The FTC alleges that, notwithstanding these representations, Wyndham (among other things) failed to use strong passwords, failed to properly separate corporate and hotel computer systems, and improperly stored payment card information in clear text. Allegedly as a result of these failures, intruders accessed consumers’ sensitive data on three separate occasions over two years, which led to $10.6 million in fraudulent charges on consumers’ accounts.
Although the FTC has previously initiated 32 actions under Section 5 against companies for alleged violations of privacy, none of those have been litigated in federal court and all have been resolved by settlements. The FTC’s decision to file suit against Wyndham in the District of Arizona thus represents a new frontier of the Commission’s enforcement activity in connection with privacy and data security.

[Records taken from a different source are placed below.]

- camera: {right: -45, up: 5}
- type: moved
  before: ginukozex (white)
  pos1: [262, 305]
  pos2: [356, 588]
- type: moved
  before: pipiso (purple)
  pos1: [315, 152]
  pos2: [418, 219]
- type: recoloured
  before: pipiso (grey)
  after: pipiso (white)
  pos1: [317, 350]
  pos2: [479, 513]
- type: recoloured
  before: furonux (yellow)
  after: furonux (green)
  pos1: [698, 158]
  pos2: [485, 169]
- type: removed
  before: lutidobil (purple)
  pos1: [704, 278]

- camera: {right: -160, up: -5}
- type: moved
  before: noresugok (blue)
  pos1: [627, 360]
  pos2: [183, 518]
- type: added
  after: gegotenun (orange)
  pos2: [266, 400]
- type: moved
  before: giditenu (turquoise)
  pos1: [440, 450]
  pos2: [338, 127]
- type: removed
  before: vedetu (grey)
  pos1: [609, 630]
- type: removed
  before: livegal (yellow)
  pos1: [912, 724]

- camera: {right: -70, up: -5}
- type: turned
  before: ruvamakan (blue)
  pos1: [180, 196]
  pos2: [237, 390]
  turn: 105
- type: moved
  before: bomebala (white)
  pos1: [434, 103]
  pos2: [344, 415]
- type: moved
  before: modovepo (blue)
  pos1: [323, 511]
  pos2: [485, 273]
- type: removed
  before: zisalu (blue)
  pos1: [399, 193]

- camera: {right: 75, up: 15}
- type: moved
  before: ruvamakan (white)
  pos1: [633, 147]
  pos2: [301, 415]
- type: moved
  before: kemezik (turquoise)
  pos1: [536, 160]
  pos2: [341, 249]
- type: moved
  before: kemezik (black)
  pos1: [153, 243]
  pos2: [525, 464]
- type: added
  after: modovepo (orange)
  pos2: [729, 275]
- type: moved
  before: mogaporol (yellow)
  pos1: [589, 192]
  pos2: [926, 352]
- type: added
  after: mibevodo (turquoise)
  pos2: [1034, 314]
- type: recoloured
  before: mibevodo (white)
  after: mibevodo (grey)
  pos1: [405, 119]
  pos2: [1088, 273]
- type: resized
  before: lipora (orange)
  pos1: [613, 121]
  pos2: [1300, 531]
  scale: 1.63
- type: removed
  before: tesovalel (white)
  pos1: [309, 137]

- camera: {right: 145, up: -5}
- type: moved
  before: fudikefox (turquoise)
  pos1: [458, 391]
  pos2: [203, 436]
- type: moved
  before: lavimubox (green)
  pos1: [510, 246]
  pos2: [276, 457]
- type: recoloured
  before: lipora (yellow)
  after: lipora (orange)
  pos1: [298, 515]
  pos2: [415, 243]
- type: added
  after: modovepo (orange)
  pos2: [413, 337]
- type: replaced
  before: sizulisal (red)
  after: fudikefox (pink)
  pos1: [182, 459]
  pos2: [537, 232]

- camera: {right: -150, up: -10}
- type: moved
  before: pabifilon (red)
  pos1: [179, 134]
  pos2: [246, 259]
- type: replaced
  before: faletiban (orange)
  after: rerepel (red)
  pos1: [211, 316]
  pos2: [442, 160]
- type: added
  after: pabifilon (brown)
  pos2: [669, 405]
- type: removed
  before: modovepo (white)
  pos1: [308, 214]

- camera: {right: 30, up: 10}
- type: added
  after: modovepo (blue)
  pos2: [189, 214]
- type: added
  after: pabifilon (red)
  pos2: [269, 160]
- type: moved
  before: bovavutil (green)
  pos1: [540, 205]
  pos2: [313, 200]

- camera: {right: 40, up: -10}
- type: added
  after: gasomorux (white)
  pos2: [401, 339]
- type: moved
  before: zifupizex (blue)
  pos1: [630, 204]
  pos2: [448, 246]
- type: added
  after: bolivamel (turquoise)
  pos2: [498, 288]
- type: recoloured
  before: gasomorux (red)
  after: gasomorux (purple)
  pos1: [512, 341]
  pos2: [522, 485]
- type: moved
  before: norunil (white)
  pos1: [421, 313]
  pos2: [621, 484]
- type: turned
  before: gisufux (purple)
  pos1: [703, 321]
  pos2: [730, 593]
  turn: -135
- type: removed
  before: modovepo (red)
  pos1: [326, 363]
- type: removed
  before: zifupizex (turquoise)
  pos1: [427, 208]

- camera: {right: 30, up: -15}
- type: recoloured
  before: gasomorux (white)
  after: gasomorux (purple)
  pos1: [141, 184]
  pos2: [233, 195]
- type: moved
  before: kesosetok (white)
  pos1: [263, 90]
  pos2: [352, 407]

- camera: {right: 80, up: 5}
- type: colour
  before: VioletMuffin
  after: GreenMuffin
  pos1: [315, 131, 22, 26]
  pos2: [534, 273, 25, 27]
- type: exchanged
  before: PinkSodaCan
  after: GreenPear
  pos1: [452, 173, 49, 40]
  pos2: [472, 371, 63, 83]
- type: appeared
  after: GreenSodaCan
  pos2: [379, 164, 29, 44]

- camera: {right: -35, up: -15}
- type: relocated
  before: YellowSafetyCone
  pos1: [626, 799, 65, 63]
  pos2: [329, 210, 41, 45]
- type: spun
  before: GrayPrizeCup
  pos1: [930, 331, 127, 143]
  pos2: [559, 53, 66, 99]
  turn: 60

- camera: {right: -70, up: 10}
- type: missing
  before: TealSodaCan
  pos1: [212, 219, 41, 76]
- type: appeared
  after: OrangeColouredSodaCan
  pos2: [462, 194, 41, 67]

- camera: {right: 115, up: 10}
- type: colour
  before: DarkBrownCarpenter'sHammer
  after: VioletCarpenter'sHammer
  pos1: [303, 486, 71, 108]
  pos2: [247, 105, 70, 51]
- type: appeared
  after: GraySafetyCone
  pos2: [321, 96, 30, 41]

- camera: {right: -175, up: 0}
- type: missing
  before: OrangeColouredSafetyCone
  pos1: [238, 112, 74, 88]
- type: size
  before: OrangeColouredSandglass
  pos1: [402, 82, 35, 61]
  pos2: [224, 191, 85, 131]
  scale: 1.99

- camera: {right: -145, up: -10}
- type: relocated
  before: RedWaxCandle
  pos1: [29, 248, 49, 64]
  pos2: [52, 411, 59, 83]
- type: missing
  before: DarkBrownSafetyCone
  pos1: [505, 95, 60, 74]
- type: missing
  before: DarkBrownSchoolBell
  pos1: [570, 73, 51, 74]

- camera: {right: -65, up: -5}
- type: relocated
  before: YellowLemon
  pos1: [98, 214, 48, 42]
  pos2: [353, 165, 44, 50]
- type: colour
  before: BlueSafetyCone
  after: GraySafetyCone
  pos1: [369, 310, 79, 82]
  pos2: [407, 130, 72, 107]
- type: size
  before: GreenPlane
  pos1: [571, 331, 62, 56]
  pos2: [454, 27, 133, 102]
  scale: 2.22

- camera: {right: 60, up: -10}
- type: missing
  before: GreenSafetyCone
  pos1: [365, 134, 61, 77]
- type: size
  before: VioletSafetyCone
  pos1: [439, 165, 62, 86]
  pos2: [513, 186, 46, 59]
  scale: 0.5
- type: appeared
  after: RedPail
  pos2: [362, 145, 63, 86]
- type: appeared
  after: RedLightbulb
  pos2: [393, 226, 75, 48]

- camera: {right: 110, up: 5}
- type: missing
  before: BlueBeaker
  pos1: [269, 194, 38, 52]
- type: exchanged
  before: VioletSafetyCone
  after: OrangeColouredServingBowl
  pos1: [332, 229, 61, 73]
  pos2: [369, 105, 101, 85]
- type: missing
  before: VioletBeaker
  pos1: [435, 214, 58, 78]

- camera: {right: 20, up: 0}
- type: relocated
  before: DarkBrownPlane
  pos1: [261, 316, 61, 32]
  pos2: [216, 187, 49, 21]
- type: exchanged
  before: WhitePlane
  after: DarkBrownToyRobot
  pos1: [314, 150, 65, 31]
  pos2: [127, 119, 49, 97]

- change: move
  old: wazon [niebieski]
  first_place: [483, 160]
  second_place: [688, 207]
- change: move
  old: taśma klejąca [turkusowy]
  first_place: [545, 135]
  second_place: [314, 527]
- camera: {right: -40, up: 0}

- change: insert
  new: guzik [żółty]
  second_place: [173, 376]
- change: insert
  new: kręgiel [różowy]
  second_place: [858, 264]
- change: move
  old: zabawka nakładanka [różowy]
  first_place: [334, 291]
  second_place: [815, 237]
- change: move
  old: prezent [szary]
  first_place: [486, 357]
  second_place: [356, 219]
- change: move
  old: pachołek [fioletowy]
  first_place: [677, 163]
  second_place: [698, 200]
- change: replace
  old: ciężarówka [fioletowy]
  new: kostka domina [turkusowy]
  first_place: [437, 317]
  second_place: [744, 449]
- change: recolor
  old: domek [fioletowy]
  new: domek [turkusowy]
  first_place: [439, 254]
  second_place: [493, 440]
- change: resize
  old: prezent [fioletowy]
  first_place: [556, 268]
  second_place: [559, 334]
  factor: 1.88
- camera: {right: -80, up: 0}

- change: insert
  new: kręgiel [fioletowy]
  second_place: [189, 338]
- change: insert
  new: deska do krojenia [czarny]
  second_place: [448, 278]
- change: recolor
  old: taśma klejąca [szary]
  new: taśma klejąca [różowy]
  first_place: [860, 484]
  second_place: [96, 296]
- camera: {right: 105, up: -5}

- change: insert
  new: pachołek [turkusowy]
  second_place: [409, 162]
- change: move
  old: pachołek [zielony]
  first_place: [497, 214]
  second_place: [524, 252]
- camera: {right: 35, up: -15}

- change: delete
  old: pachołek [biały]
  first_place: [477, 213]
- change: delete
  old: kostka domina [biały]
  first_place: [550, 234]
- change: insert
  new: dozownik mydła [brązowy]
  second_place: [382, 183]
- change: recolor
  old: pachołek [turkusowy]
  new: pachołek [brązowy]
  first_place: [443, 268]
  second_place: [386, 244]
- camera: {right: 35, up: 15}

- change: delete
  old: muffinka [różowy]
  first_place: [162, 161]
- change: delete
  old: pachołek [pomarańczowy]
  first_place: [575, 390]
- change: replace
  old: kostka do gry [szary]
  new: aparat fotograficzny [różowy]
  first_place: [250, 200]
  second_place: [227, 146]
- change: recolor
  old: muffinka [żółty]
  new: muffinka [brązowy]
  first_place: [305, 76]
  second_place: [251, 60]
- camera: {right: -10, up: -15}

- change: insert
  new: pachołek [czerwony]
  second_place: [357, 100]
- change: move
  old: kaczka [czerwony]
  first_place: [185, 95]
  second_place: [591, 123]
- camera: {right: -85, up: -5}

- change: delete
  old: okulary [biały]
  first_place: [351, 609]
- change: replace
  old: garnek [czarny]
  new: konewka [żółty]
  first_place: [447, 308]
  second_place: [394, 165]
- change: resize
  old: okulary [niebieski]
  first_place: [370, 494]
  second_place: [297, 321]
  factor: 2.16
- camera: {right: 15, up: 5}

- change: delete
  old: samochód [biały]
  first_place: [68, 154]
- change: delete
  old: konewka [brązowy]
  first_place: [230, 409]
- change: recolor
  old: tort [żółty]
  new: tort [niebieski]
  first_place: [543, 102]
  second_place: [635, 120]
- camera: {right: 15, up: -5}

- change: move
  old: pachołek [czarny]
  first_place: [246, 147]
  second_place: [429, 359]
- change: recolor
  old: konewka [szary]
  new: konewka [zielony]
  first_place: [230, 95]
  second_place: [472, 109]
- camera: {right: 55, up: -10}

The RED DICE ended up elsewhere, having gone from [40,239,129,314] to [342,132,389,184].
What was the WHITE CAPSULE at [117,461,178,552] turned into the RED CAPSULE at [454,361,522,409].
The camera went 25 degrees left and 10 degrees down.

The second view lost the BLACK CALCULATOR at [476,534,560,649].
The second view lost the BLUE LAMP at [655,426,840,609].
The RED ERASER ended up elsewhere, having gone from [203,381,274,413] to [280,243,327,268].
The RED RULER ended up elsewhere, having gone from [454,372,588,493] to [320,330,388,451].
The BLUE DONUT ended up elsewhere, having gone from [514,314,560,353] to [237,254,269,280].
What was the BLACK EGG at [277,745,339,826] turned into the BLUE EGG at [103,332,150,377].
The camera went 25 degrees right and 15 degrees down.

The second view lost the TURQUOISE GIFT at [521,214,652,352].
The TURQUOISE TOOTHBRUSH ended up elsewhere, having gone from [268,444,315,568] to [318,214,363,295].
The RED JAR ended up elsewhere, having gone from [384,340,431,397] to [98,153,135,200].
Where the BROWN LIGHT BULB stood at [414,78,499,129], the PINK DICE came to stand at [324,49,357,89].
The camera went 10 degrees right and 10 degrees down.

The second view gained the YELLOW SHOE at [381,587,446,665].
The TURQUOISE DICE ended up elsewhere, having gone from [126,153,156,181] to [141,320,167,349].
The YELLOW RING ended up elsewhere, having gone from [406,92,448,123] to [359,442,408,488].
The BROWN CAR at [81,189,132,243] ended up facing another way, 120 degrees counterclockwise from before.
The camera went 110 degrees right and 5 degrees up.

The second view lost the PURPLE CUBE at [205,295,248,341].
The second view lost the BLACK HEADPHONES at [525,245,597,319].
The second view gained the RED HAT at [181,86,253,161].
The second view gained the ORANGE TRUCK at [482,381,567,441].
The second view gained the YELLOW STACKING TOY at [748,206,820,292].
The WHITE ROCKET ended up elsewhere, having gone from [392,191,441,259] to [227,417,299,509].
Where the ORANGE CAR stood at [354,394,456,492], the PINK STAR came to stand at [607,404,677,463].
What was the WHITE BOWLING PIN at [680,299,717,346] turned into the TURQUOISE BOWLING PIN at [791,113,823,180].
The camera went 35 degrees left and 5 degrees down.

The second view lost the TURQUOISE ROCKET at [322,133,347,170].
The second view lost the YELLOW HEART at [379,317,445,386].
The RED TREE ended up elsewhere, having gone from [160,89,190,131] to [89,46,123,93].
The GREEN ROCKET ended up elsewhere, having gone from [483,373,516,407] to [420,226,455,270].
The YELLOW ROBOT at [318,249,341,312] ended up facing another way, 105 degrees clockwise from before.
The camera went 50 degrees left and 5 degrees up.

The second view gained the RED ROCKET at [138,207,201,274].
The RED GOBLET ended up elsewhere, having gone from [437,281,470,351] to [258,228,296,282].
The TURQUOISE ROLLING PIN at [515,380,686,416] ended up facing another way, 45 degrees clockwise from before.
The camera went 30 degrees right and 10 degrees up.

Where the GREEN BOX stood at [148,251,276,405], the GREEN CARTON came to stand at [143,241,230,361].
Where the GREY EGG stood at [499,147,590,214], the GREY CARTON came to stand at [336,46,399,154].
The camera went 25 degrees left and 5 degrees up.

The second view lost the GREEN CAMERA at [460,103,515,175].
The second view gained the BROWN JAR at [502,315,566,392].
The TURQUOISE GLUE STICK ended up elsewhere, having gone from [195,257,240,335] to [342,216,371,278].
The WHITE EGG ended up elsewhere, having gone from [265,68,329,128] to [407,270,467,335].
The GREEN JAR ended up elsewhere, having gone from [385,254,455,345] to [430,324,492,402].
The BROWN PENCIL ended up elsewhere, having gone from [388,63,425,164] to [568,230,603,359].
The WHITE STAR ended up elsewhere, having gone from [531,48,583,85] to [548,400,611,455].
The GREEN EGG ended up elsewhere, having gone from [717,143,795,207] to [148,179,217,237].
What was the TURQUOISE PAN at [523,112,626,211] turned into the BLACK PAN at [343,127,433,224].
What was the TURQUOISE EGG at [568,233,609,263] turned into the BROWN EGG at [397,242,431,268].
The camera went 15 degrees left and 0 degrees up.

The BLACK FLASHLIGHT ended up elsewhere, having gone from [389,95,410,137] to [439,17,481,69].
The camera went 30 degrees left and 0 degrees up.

Also noteworthy is the fact that while the Commission voted 5-0 to authorize staff to file the complaint, Commissioner J. Thomas Rosch dissented from Count 2, which charged Wyndham with engaging in “unfair” practices. Commissioner Rosch’s dissent in Wyndham follows his dissent from the issuance of the FTC’s recent report on consumer privacy, in which Rosch voiced reservations about what he perceived as an undue expansion of the Commission’s understanding of the meaning of “unfairness.” As Rosch explained, while the Commission has traditionally enforced Section 5’s unfairness prong only where there is a tangible harm to consumers, the FTC’s report appears to promote an understanding of the term that would cover intangible “injuries,” such as harm to one’s reputation.
Wyndham has vowed to fight the FTC’s suit, which means that, at some point, the court may weigh in on the meaning of unfairness. This is just one of many reasons we will be watching this case closely.